Did Rishi Kapoor Buy Filmfare Award, Afraid of Big B’s Zanjeer?
Rishi Kapoor’s big revelations of having bought the Filmfare ward for Bobby just made us revisit 1973.
It’s funny, but you often heard someone say it at an awards show. You saw people laugh uncomfortably, act like it’d never happened.
Because someone on stage just said: “Oh, I’m finally here coz I’m sure to win. I hadn’t paid ’em enough the last few years.”
You’ve laughed too, because you’ve been convinced it’s untrue. Hasn’t Karan Johar himself, in ingratiating fashion on his talk show, kidded about it – asking visibly squirming guests whether they thought award shows were fixed?
You may have had a niggling suspicion till today, but that just got cemented with Rishi Kapoor’s revelation.
I have no hesitation in admitting that I was impetuous once. I had to buy the Filmfare Award for my performance in Bobby… why’re you looking at me like that? That’s not off-the-record.
Isn’t it? Isn’t that piece of news off the record? Or is it a well-documented fact, known to everyone in the industry – except common people like you and me.
Do stars truly buy awards?
What 1973 Was Like in Bollywood
Let’s rewind to 1974, shall we? That’s the year Rishi Kapoor received the Filmfare award for Best Actor, beating out a worthy opponent like Amitabh Bachchan in Zanjeer. These were the nominees:
- Amitabh Bachchan for Zanjeer
- Dharmendra for Yaadon Ki Baraat
- Rajesh Khanna for Daag: A Poem of Love
- Sanjeev Kumar for Koshish
- Rishi Kapoor for Bobby
Zanjeer’s director Prakash Mehra’s take on the two movies is particularly striking. In an old interview (dating almost 20 years back), Mehra said:
Interestingly, Bobby was being released on the same day. And, believe me, I was not worried about Zanjeer though Raj Kapoor was shocked by Zanjeer’s success despite there being only three songs in the film. Someone told me that Laxmikant-Pyarelal, the music directors of Bobby, had bought out all the cassettes of Zanjeer to stop the three songs by Kalyanji-Anandji from flooding the market. I used to telephone HMV and seek the latest update on the cassette stocks.

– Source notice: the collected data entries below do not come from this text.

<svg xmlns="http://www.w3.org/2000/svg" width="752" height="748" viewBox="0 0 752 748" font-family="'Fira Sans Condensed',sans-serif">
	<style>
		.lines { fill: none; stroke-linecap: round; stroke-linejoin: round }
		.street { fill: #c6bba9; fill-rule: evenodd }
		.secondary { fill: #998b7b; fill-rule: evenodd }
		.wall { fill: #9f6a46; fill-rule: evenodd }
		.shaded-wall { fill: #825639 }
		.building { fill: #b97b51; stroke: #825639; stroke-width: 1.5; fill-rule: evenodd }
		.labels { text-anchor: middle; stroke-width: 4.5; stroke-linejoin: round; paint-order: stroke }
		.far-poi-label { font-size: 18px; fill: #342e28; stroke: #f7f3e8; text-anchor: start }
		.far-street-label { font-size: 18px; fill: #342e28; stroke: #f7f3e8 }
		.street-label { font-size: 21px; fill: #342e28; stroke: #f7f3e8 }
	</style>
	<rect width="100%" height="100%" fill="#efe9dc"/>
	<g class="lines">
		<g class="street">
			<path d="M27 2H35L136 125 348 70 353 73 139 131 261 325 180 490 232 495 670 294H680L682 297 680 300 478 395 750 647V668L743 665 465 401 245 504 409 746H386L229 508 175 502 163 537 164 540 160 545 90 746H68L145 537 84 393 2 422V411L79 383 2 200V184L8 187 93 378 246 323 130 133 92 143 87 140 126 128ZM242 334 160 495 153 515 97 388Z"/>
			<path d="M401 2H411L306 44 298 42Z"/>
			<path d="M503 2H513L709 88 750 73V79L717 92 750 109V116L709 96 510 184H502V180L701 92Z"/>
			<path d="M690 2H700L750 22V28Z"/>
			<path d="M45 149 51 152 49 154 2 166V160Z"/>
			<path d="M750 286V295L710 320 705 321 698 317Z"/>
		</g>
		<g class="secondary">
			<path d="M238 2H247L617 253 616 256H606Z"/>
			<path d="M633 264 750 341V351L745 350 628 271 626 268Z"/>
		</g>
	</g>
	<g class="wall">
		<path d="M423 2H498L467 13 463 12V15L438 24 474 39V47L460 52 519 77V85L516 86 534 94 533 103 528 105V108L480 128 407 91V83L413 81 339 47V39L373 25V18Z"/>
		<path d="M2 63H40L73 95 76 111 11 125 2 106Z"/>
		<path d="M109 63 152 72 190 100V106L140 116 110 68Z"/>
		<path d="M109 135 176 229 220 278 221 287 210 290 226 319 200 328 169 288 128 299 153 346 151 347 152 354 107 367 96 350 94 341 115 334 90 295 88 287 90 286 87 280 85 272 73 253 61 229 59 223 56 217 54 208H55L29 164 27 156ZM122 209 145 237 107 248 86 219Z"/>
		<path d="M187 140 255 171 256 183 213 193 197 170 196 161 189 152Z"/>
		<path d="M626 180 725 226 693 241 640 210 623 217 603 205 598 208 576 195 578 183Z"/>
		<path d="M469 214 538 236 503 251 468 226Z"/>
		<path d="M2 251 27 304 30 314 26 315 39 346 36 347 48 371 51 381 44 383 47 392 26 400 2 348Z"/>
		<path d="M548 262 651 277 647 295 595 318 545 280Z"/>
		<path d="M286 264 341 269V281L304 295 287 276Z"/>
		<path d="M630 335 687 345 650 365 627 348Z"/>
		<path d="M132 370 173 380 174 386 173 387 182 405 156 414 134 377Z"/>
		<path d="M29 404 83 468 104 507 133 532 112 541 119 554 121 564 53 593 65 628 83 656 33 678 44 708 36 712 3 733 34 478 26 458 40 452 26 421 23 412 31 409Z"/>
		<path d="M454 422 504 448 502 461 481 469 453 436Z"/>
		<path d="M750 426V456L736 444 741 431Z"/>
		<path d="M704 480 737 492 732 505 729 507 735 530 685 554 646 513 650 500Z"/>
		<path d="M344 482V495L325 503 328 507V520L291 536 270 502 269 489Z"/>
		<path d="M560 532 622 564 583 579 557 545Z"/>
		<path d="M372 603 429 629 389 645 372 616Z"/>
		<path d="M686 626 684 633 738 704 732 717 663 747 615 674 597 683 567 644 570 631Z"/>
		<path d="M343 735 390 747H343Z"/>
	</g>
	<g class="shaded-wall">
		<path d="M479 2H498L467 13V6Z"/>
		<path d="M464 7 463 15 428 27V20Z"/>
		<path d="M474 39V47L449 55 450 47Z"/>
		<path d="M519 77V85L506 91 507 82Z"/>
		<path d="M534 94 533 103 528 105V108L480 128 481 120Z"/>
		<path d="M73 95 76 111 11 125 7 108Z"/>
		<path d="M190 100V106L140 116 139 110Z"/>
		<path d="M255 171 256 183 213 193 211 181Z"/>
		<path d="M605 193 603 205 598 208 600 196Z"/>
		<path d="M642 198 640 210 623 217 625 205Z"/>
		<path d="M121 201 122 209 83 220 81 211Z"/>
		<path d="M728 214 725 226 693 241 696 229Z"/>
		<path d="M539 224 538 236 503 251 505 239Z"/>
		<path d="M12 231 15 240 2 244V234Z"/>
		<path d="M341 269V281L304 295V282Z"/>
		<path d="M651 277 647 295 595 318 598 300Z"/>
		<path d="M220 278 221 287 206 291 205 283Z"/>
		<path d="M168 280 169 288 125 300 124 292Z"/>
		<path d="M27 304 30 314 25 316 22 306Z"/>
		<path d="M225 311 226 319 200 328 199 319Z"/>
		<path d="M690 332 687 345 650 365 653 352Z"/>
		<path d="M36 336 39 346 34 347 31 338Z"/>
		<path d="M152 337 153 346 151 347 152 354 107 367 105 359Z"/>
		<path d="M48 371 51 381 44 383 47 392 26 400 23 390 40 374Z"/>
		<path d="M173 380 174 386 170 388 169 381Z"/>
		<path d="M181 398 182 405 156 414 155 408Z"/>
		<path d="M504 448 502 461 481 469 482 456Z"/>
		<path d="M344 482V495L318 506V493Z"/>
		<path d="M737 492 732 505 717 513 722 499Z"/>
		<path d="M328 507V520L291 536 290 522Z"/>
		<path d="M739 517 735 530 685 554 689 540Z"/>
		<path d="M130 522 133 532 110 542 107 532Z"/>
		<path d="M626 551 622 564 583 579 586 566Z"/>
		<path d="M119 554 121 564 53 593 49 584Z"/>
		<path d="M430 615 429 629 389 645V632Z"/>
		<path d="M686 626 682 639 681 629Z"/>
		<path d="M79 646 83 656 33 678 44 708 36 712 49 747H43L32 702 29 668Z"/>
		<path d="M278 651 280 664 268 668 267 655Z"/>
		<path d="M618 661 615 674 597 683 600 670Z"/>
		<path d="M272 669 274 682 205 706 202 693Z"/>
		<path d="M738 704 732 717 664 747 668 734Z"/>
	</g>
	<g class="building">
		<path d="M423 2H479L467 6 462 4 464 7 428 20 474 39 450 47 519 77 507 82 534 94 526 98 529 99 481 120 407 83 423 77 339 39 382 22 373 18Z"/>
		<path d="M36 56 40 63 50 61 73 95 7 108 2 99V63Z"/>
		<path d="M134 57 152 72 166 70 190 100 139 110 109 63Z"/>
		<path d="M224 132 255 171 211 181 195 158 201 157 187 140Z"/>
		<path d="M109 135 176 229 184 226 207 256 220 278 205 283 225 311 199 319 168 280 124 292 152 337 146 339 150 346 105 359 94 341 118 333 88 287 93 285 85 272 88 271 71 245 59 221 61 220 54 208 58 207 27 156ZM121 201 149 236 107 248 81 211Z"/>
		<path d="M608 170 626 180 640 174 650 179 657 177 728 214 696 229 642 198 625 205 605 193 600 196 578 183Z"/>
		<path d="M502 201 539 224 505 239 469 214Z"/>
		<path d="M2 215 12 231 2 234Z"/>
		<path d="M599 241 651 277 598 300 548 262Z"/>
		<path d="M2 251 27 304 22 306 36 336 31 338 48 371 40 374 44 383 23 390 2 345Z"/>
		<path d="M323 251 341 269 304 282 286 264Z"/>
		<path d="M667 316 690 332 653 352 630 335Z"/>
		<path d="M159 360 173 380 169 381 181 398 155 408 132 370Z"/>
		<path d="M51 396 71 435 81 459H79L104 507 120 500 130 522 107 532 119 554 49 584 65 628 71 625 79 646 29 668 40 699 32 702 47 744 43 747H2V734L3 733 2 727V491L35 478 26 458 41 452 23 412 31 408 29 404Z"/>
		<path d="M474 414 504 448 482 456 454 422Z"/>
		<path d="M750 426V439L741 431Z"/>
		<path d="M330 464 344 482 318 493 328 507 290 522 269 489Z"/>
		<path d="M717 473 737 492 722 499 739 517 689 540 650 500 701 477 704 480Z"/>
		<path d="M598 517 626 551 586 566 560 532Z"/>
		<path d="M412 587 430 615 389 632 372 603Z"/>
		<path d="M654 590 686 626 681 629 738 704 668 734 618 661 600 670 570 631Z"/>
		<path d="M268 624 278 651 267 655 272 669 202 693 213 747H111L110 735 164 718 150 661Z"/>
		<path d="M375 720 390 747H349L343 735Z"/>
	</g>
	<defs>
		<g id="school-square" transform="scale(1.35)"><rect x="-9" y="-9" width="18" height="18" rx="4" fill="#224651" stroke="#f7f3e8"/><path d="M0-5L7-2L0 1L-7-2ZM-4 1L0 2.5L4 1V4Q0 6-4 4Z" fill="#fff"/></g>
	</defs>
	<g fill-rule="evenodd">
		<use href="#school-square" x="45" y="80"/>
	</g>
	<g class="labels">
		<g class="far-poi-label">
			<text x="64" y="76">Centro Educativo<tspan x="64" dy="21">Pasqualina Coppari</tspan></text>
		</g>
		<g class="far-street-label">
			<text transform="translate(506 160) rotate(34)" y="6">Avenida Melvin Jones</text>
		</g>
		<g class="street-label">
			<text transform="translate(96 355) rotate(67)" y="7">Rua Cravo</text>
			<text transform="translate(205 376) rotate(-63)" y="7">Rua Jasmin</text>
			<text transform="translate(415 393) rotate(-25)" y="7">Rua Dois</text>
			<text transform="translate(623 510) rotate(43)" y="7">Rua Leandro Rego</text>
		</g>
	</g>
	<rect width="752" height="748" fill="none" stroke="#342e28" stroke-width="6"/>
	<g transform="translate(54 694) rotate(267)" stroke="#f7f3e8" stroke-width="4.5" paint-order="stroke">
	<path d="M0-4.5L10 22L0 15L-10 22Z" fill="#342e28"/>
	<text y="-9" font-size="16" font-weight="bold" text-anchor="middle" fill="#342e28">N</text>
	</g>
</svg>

Was Raj Kapoor really that desperate to make his film sell? Even if that were an exaggeration, Rishi Kapoor’s expose has just made us ask if that desperation translated from father to son.
“Raj Kapoor was Heavily in Debt Before Bobby”

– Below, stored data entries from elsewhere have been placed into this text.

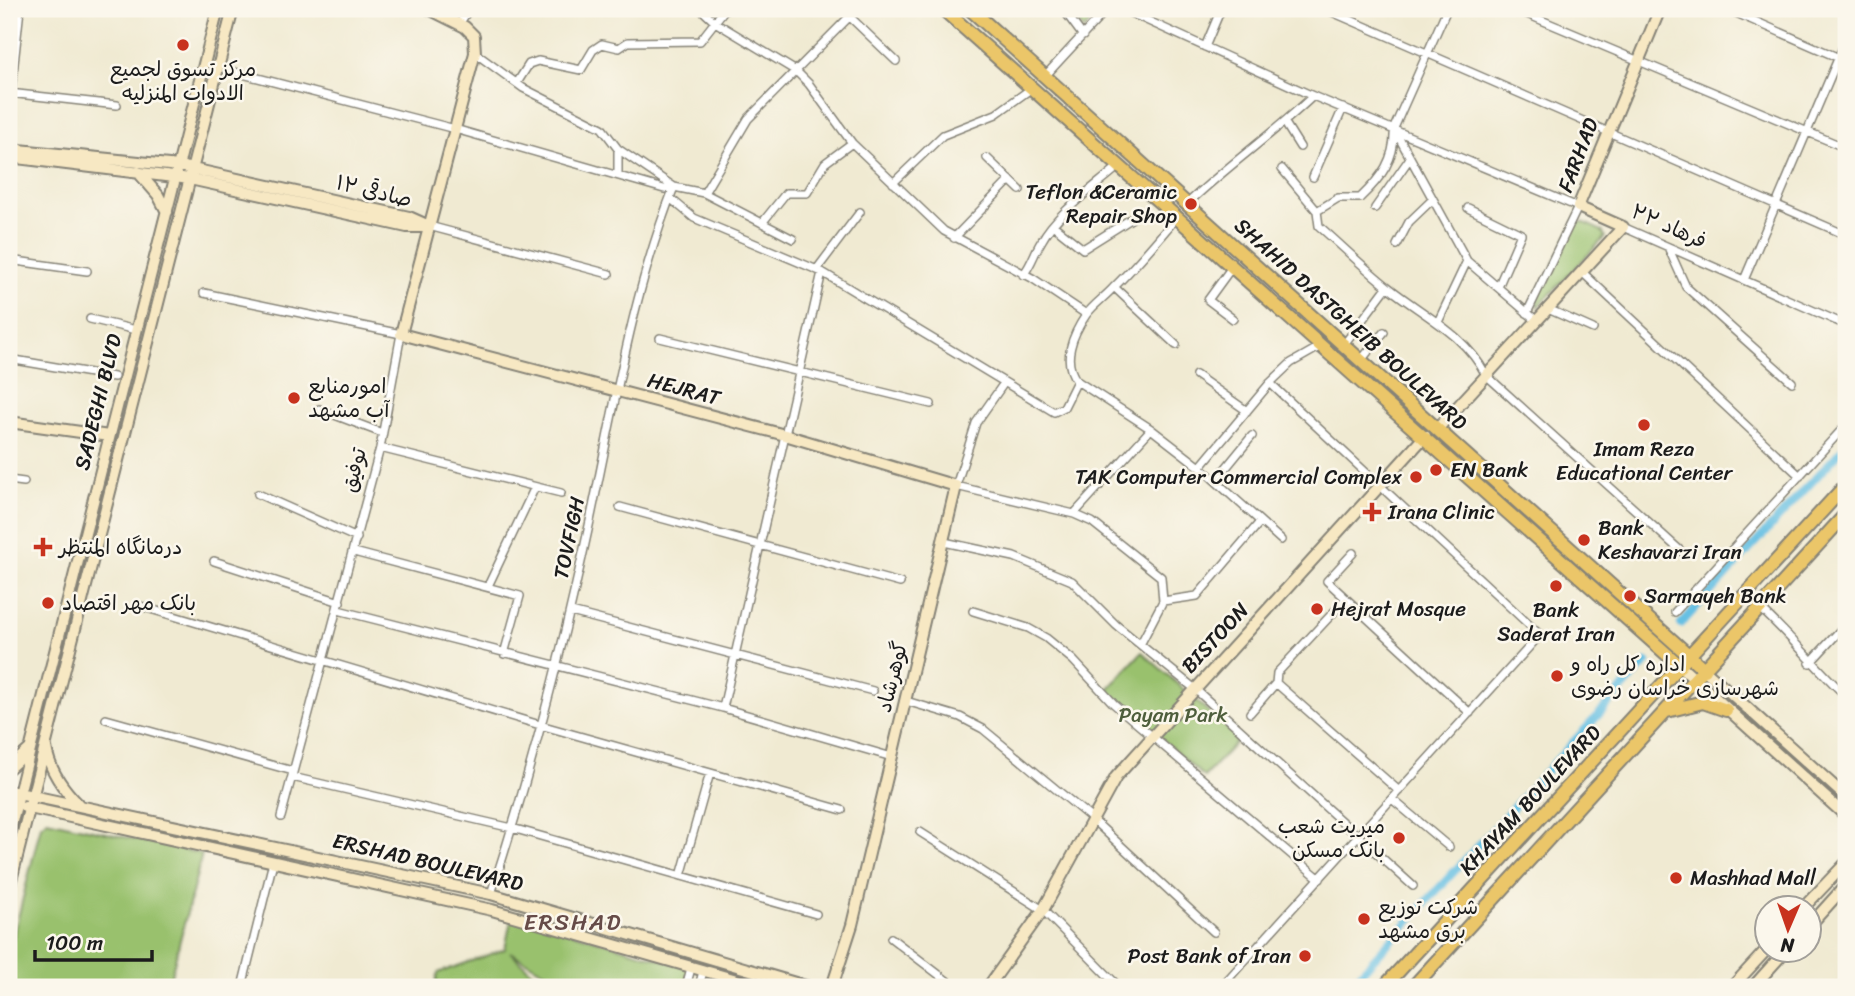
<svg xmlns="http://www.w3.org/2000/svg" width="1855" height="996" font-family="Sriracha,'Playpen Sans Arabic',sans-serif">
<rect width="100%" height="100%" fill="#fbf7ec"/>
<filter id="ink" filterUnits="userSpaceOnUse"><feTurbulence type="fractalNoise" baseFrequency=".0143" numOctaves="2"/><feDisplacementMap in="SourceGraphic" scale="14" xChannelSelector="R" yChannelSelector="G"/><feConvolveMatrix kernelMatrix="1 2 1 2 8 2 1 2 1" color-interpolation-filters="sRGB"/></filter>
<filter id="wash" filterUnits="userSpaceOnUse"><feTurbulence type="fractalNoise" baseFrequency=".00686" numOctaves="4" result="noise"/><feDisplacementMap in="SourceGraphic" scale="28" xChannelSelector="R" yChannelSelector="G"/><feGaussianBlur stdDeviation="1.57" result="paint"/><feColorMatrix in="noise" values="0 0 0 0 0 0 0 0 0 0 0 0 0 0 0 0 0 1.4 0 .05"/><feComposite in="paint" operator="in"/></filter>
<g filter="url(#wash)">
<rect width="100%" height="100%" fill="#f0ead2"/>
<!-- green -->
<path fill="#99c16d" stroke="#5a6e44" stroke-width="2" d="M1068,9H1102L1084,30Z
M1574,222H1583L1602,231L1605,237L1538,307L1536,300Z
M1142,652L1239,739L1204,777L1107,690Z
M47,820L202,854L168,987H9V954L41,825Z
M512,915L691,968L686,987H557L552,976L510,952L538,977L544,987H435L438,973L505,949Z"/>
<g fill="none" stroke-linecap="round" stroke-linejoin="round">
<!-- canal -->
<path stroke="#66c0e3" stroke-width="8" d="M1681,624L1846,445
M1348,987L1647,662"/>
</g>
</g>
<g filter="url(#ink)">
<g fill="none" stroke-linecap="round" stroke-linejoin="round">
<defs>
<path id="street" d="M121,9H144
M701,9L715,22L796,71L809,84L852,143L944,231L1032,278L1086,314
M1063,9L1083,36
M1122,9L1313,96L1578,207L1527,313
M1325,9L1846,235
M1515,9L1846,148
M1727,9L1846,61
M850,17L896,61
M459,24L469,9
M1205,47L1221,9
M475,53L523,88L602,128L618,149L674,187L704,193L793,239
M227,70L455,129L664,189L674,187C632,294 614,409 590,521C563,647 531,772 491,894
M1046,75L1107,9
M517,83L529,64L538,61L581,70L593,50L602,44L619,48L628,42L700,41L725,9
M9,93L117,105
M9,110L20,9
M1285,123L1300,147
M1396,132L1467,261L1537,321
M987,158L1020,190
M1282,169L1317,211L1319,226C1342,246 1364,268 1388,287C1424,316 1464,333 1486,375L1684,554
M618,174V149
M1313,177L1343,108
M893,183L943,135L996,114L1032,88
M704,193L748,119L857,9
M670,198L694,218L822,272L1054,412L1064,407L1077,381
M1187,204C1227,166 1273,134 1313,96
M1375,208L1410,158
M1468,208L1521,234L1498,287
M1317,211L1338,198H1360C1381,178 1396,159 1394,128L1447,9
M1176,218C1156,242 1136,266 1113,288C1105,297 1093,305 1086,315C1073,334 1061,361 1077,381L1151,429L1200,467L1281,540
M762,223L786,193H807L825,163L852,143
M429,226L609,274
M1054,226L1083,249L1134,217
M1623,227L1846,325
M954,238L1010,180
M1397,245L1409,222L1433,199
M1668,247L1686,287L1792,382
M9,260L87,271
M1232,267L1208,300L1233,319
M817,269L860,212
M1582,272L1800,476
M1023,275C1032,264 1034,253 1041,242C1057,212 1094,188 1119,166
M1744,280L1846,40
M1114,287L1176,345
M204,293L401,334L380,448L281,817
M1548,309L1593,329
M90,319L136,330
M1438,322L1467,261
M660,338L931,404
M1345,343L1387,287
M9,359L114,377
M1362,359L1384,332
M1196,375L1247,411
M1004,383L976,423L956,486L1074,514L1092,522L1161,577L1163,601L1141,643
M319,409L382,433
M380,448L561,493
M1200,467L1270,383L1291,363L1321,346
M9,480L24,482
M1216,480L1252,436
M258,494L357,538
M620,507L900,583
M1074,514L1151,429
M944,542L1014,557L1072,581L1116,625L1195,689L1413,886
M354,552L520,596L504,654
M1353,553L1327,581L1470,713
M214,561L340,602
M488,586L535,487
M1163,601L1197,596L1260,522
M137,605L540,725L842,810
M1760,608C1791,636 1816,668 1846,696
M338,610L723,708L892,757
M973,611L1028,628L1046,638L1073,660L1114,704L1320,879
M571,612L873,691
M1675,612L1846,425
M1810,663L1846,624
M1276,683L1399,791
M1276,683L1277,673L1346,599
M906,701L960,717L983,729L1091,818L1214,932
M723,708L822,272
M1250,713L1276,683
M106,719L293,771
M292,777L512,828L816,914
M1392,799L1449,847
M920,832L1043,910L1119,987
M681,876L710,773
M891,938L955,987
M1228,979L1238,987
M242,987L273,862
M686,987L691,968
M699,987L703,971
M1221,987L1540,635L1270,383"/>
<path id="secondary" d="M429,9L465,27L474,36L475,53L401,334L785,435L956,486L852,925L832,987
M9,149L179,166L409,217L429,226
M9,157L190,179L407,227H426
M138,172L158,195L167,212
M9,422L109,436
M1439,427L1623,227L1578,207L1660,9
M1680,666L1846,816
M1705,670L1846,797
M46,747C49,770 63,789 79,805
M9,768L30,749
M9,791L491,894L809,987
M25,807L492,910L761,987
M9,833L218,9
M9,888L233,9
M1803,908L1846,863
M1810,925L1846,885
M988,987L1043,910L1116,777L1425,436
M1732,987L1768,948
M1753,987L1786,950"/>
<path id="primary" d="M943,9L1680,666
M970,9L1705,670
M1667,711L1703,702L1726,710
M1384,987L1846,485
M1413,987L1846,514"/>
</defs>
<!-- street casing -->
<use href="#street" stroke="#868377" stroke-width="10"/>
<!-- secondary casing -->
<use href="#secondary" stroke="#868377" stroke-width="14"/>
<!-- primary casing -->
<use href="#primary" stroke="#868377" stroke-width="16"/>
<!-- street -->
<use href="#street" stroke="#fff" stroke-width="7"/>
<!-- secondary -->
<use href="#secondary" stroke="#f7e8c3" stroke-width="10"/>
<!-- primary -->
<use href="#primary" stroke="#ebc669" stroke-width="12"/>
</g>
</g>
<!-- markers -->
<g fill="#c8321e" stroke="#fbf7ec" stroke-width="2.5">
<circle cx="183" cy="45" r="7"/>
<circle cx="1191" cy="204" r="7"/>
<circle cx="294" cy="398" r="7"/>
<circle cx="1644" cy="425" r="7"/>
<circle cx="1436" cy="470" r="7"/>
<circle cx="1416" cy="477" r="7"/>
<path d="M1368.5 501.5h7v7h7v7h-7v7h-7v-7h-7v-7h7z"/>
<circle cx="1584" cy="540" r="7"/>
<path d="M39.5 536.5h7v7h7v7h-7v7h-7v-7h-7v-7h7z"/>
<circle cx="1556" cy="586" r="7"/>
<circle cx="1630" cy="596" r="7"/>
<circle cx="48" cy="603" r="7"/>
<circle cx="1317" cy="609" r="7"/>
<circle cx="1557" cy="676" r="7"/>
<circle cx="1399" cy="838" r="7"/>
<circle cx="1676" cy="878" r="7"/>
<circle cx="1364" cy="919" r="7"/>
<circle cx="1305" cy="956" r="7"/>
</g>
<g text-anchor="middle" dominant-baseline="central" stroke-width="5" stroke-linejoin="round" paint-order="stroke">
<!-- poi labels -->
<g font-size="21" fill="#1c1c1c" stroke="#fbf7ec" text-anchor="start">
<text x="183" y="69" text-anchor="middle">مركز تسوق لجميع<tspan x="183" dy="24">الادوات المنزليه</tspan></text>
<text x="1177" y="192" text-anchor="end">Teflon &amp;Ceramic<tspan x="1177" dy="24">Repair Shop</tspan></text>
<text x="308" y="386">امورمنابع<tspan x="308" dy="24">آب مشهد</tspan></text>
<text x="1644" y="449" text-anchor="middle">Imam Reza<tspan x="1644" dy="24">Educational Center</tspan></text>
<text x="1450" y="470">EN Bank</text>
<text x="1402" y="477" text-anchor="end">TAK Computer Commercial Complex</text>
<text x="1388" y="512">Irana Clinic</text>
<text x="1598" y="528">Bank<tspan x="1598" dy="24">Keshavarzi Iran</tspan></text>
<text x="59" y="547">درمانگاه المنتظر</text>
<text x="1644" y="596">Sarmayeh Bank</text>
<text x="62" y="603">بانک مهر اقتصاد</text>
<text x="1331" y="609">Hejrat Mosque</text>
<text x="1556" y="610" text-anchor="middle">Bank<tspan x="1556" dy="24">Saderat Iran</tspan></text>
<text x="1571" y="664">اداره کل راه و<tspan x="1571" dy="24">شهرسازی خراسان رضوی</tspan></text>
<text x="1385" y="826" text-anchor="end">میریت شعب<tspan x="1385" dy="24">بانک مسکن</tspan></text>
<text x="1690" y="878">Mashhad Mall</text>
<text x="1378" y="907">شرکت توزیع<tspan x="1378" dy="24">برق مشهد</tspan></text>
<text x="1291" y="956" text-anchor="end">Post Bank of Iran</text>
</g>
<!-- street labels -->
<g font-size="21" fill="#1c1c1c" stroke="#fbf7ec">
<text transform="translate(1578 155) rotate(-69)">FARHAD</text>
<text transform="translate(374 191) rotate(14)">صادقی ۱۲</text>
<text transform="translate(1669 226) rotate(24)">فرهاد ۲۲</text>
<text transform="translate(1351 324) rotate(42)">SHAHID DASTGHEIB BOULEVARD</text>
<text transform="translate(684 389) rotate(15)">HEJRAT</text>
<text transform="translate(98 402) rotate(-76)">SADEGHI BLVD</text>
<text transform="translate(354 470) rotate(-76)">توفیق</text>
<text transform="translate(569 538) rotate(-78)">TOVFIGH</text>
<text transform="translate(1215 638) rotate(-47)">BISTOON</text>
<text transform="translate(892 677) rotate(-76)">گوهرشاد</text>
<text transform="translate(1530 800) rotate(-47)">KHAYAM BOULEVARD</text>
<text transform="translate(428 862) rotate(13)">ERSHAD BOULEVARD</text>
</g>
<!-- park labels -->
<g font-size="21" fill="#4e5e3c" stroke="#fbf7ec">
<text x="1173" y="715">Payam Park</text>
</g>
<!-- neighbourhood labels -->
<g font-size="23" letter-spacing="2" fill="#664b48" stroke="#fbf7ec">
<text x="573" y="922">ERSHAD</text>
</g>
</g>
<!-- margin -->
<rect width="1855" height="996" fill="none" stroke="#fbf7ec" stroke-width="35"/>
<!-- north arrow -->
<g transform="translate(1788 929) rotate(182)"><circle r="33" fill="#fbf7ec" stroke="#a29f99" stroke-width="2"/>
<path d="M0-5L12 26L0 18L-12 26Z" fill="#c8321e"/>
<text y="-10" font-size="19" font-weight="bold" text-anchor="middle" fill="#1c1c1c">N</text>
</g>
<!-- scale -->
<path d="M35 950v10h117v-10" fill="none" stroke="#1c1c1c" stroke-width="3.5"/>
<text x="46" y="950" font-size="21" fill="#1c1c1c" stroke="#fbf7ec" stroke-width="5" paint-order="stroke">100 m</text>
</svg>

You could rake up the old argument I know my father and his cronies must have had in 1973 (just like you and I are now fighting over Dilwale and Bajirao Mastaani) – which was the better film? A case could be made for both, with carefully crafted pros and cons for each. And they’d be well-deserved. Bobby, at the time it released, was a do-or-die situation for its director.
Bobby: The Complete Story tells quite the story.
His expensive, most ambitious venture Mera Naam Joker, had flopped. Raj Kapoor was down and out, heavily in debt, with the house and studio mortgaged.
And then Bobby happened.
The book also goes on to document the important difference between the two films:
Prakash Mehra’s Zanjeer heralded the rise of Amitabh Bachchan who went on to symbolise the angst of the deprived urban working classes... And then there was Raj Kapoor’s take on teenage innocence...Bobby. Thus, while Amitabh rose like a Colossus to change the dynamics of mainstream Hindi cinema, Rishi Kapoor seemed to embody the aspirations of the younger generation with his breezy romance.
How were Bobby and Zanjeer Received in 1973?
If Bobby hit it off the day it released, Zanjeer had all the makings of a sleeper hit. The movie, in fact, initially did well only in Calcutta (I am hoping my father watched it zealously) – before it took the rest of the country by storm. And once it did, there was no derailing the Zanjeer train.
As Mehra himself recounts:
Though the film clicked in Calcutta, it did not do well for the first four days in Bombay. I thought then that the film would flop. The bad time the film was having affected Amitabh so badly that he went down with a fever. But after four days, when the booking for the second week began, I happened to pass through Gaiety-Galaxy theatre in Bandra. There was a huge rush at the advance booking window. I was shocked. To this day, I have never seen such a huge rush outside Gaiety-Galaxy. When Amitabh heard the news, it affected him so much that his fever worsened to 104 degrees centigrade. He could not believe it. For now he was a star.
For now, he was a star.
Could that fear – of the Angry Young Man overtaking the yuppie teenaged boy – have caused the buying of the award?
It’s funny because Bobby was a much higher grosser. It was, in fact, the highest grossing film of 1973 (followed by Daag – another Filmfare nomination). Zanjeer ranked 7th.
Why, then, did Rishi Kapoor buy the Filmfare award for Best Actor in 1974?
I’m only hoping his revelation didn’t ruin Bobby for us, for good.